▸ RECORDS FOR PROCESSING:
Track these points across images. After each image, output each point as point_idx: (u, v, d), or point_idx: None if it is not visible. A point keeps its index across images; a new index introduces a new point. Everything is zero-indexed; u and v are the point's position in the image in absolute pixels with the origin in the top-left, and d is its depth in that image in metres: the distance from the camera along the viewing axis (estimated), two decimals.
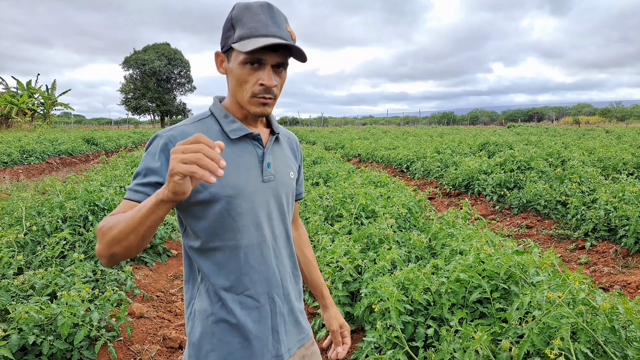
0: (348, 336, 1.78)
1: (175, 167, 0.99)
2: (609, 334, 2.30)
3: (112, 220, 1.17)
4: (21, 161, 15.71)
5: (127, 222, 1.12)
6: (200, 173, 0.98)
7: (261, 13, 1.32)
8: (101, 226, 1.19)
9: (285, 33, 1.34)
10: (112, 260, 1.18)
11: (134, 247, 1.15)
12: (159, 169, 1.30)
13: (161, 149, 1.32)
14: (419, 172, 11.92)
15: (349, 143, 20.21)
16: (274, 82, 1.34)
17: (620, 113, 66.88)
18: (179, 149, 1.00)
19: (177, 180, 1.00)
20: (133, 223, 1.11)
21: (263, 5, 1.33)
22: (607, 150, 11.48)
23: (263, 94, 1.35)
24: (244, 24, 1.32)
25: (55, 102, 39.22)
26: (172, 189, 1.02)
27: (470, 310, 3.02)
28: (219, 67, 1.43)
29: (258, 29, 1.30)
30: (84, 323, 3.20)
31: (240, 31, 1.32)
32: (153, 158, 1.32)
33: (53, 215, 5.19)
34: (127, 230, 1.12)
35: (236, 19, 1.33)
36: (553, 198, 7.25)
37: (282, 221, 1.52)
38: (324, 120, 78.50)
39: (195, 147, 0.99)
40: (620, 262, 5.23)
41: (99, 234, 1.19)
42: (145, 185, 1.29)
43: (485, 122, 77.57)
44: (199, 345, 1.41)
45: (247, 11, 1.33)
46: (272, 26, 1.32)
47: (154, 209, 1.08)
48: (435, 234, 4.45)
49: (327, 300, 1.81)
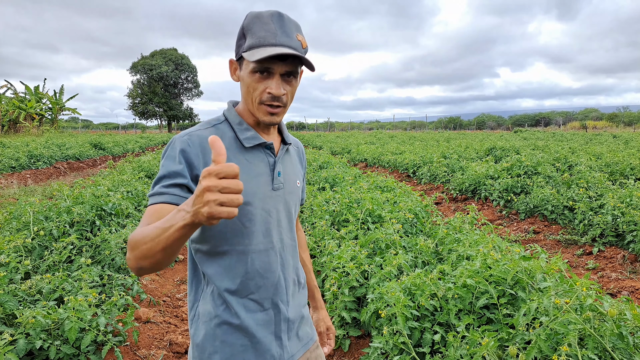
0: (333, 339, 1.88)
1: (215, 212, 0.95)
2: (616, 340, 2.28)
3: (142, 233, 1.14)
4: (29, 166, 15.79)
5: (153, 240, 1.09)
6: (226, 210, 0.95)
7: (271, 22, 1.34)
8: (131, 238, 1.16)
9: (295, 42, 1.35)
10: (140, 272, 1.17)
11: (162, 262, 1.13)
12: (181, 171, 1.30)
13: (180, 151, 1.33)
14: (425, 177, 11.90)
15: (355, 148, 20.20)
16: (282, 90, 1.36)
17: (628, 118, 66.53)
18: (214, 186, 0.95)
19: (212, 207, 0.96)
20: (161, 242, 1.08)
21: (273, 14, 1.35)
22: (614, 156, 11.42)
23: (270, 102, 1.37)
24: (253, 33, 1.34)
25: (63, 107, 39.44)
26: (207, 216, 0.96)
27: (477, 316, 3.01)
28: (232, 75, 1.45)
29: (267, 38, 1.32)
30: (91, 328, 3.21)
31: (250, 40, 1.34)
32: (174, 161, 1.32)
33: (60, 220, 5.21)
34: (156, 249, 1.09)
35: (247, 28, 1.35)
36: (560, 203, 7.21)
37: (289, 229, 1.54)
38: (331, 125, 78.56)
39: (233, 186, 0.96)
40: (628, 268, 5.19)
41: (129, 245, 1.17)
42: (170, 187, 1.28)
43: (492, 127, 77.39)
44: (202, 347, 1.42)
45: (258, 20, 1.34)
46: (281, 35, 1.33)
47: (183, 231, 1.04)
48: (442, 239, 4.44)
49: (317, 302, 1.89)
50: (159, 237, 1.07)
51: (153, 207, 1.25)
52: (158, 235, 1.07)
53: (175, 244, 1.07)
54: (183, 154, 1.33)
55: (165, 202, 1.25)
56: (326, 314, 1.89)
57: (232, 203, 0.95)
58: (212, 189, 0.94)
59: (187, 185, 1.29)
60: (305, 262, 1.86)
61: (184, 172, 1.30)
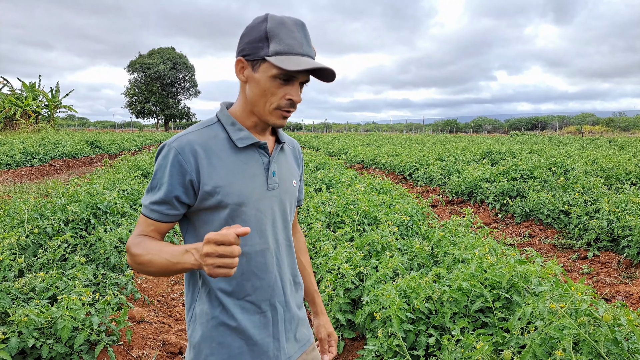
0: (335, 346, 1.82)
1: (214, 273, 1.12)
2: (611, 345, 2.28)
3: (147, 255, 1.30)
4: (24, 163, 15.74)
5: (161, 268, 1.28)
6: (224, 272, 1.12)
7: (296, 31, 1.35)
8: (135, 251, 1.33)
9: (313, 52, 1.39)
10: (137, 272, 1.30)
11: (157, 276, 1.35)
12: (171, 183, 1.36)
13: (172, 163, 1.36)
14: (421, 179, 11.91)
15: (352, 149, 20.22)
16: (300, 98, 1.39)
17: (624, 123, 66.79)
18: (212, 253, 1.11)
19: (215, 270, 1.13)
20: (166, 271, 1.28)
21: (297, 23, 1.36)
22: (610, 160, 11.45)
23: (288, 107, 1.39)
24: (280, 40, 1.33)
25: (60, 105, 39.35)
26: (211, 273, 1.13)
27: (472, 319, 3.01)
28: (239, 74, 1.43)
29: (295, 47, 1.33)
30: (84, 327, 3.19)
31: (276, 46, 1.33)
32: (164, 173, 1.37)
33: (55, 218, 5.19)
34: (161, 273, 1.30)
35: (272, 33, 1.33)
36: (556, 207, 7.22)
37: (285, 229, 1.54)
38: (328, 126, 78.64)
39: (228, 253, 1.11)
40: (623, 273, 5.20)
41: (129, 255, 1.34)
42: (161, 204, 1.38)
43: (489, 130, 77.57)
44: (199, 349, 1.42)
45: (283, 27, 1.34)
46: (307, 46, 1.36)
47: (185, 270, 1.25)
48: (438, 242, 4.44)
49: (318, 307, 1.84)
50: (166, 268, 1.26)
51: (146, 220, 1.40)
52: (166, 267, 1.26)
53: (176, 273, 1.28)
54: (173, 163, 1.36)
55: (156, 220, 1.39)
56: (327, 319, 1.84)
57: (227, 266, 1.11)
58: (210, 255, 1.11)
59: (178, 197, 1.38)
60: (306, 266, 1.83)
61: (173, 185, 1.36)
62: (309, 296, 1.83)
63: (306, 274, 1.82)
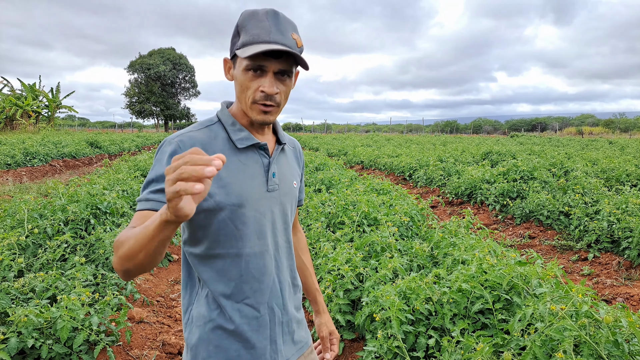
0: (337, 344, 1.80)
1: (167, 191, 0.91)
2: (612, 347, 2.28)
3: (126, 235, 1.13)
4: (24, 163, 15.74)
5: (136, 241, 1.07)
6: (183, 187, 0.88)
7: (265, 20, 1.32)
8: (117, 240, 1.15)
9: (290, 41, 1.33)
10: (127, 275, 1.15)
11: (145, 264, 1.11)
12: None
13: (170, 154, 1.31)
14: (421, 180, 11.90)
15: (352, 150, 20.21)
16: (275, 89, 1.33)
17: (624, 124, 66.84)
18: (170, 169, 0.91)
19: (175, 205, 0.92)
20: (142, 242, 1.06)
21: (269, 12, 1.33)
22: (610, 162, 11.45)
23: (263, 100, 1.34)
24: (247, 31, 1.32)
25: (60, 105, 39.35)
26: (173, 213, 0.94)
27: (472, 320, 3.00)
28: (226, 74, 1.43)
29: (260, 35, 1.30)
30: (84, 327, 3.19)
31: (243, 37, 1.32)
32: (161, 165, 1.30)
33: (55, 218, 5.18)
34: (137, 249, 1.08)
35: (241, 26, 1.34)
36: (556, 209, 7.22)
37: (284, 231, 1.52)
38: (327, 127, 78.66)
39: (181, 161, 0.90)
40: (623, 274, 5.20)
41: (115, 248, 1.16)
42: (157, 192, 1.26)
43: (489, 131, 77.58)
44: (196, 351, 1.40)
45: (252, 18, 1.33)
46: (275, 33, 1.31)
47: (161, 228, 1.01)
48: (438, 243, 4.43)
49: (320, 306, 1.83)
50: (141, 237, 1.06)
51: (140, 212, 1.24)
52: (140, 236, 1.06)
53: (156, 242, 1.05)
54: (172, 158, 1.29)
55: (151, 209, 1.24)
56: (329, 318, 1.83)
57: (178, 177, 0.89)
58: (168, 172, 0.91)
59: None
60: (307, 264, 1.82)
61: None
62: (310, 295, 1.82)
63: (307, 273, 1.81)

▸ PROMPT: For the entries above, print exactly the lines between the one with "40: (620, 262, 5.23)" and the one with "10: (137, 272, 1.30)", inclusive, with no pictures.

▸ ANSWER:
40: (620, 262, 5.23)
41: (99, 234, 1.19)
42: (145, 185, 1.29)
43: (485, 122, 77.57)
44: (199, 345, 1.41)
45: (247, 11, 1.33)
46: (272, 26, 1.32)
47: (154, 209, 1.08)
48: (435, 234, 4.45)
49: (327, 300, 1.81)
0: (333, 339, 1.88)
1: (215, 212, 0.95)
2: (616, 340, 2.28)
3: (142, 233, 1.14)
4: (29, 166, 15.79)
5: (153, 240, 1.09)
6: (226, 210, 0.95)
7: (271, 22, 1.34)
8: (131, 238, 1.16)
9: (295, 42, 1.35)
10: (140, 272, 1.17)
11: (162, 262, 1.13)
12: (181, 171, 1.30)
13: (180, 151, 1.33)
14: (425, 177, 11.90)
15: (355, 148, 20.20)
16: (282, 90, 1.36)
17: (628, 118, 66.53)
18: (214, 186, 0.95)
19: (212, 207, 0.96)
20: (161, 242, 1.08)
21: (273, 14, 1.35)
22: (614, 156, 11.42)
23: (270, 102, 1.37)
24: (253, 33, 1.34)
25: (63, 107, 39.44)
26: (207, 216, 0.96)
27: (477, 316, 3.01)
28: (232, 75, 1.45)
29: (267, 38, 1.32)
30: (91, 328, 3.21)
31: (250, 40, 1.34)
32: (174, 161, 1.32)
33: (60, 220, 5.21)
34: (156, 249, 1.09)
35: (247, 28, 1.35)
36: (560, 203, 7.21)
37: (289, 229, 1.54)
38: (331, 125, 78.56)
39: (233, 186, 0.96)
40: (628, 268, 5.19)
41: (129, 245, 1.17)
42: (170, 187, 1.28)
43: (492, 127, 77.39)
44: (202, 347, 1.42)
45: (258, 20, 1.34)
46: (281, 35, 1.33)
47: (183, 231, 1.04)
48: (442, 239, 4.44)
49: (317, 302, 1.89)
50: (159, 237, 1.07)
51: (153, 207, 1.25)
52: (158, 235, 1.07)
53: (175, 244, 1.07)
54: (183, 154, 1.33)
55: (165, 202, 1.25)
56: (326, 314, 1.89)
57: (232, 203, 0.95)
58: (212, 189, 0.94)
59: (187, 185, 1.29)
60: (305, 262, 1.86)
61: (184, 172, 1.30)
0: (335, 346, 1.82)
1: (214, 273, 1.12)
2: (611, 345, 2.28)
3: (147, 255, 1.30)
4: (24, 163, 15.74)
5: (161, 268, 1.28)
6: (224, 272, 1.12)
7: (296, 31, 1.35)
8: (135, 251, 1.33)
9: (313, 52, 1.39)
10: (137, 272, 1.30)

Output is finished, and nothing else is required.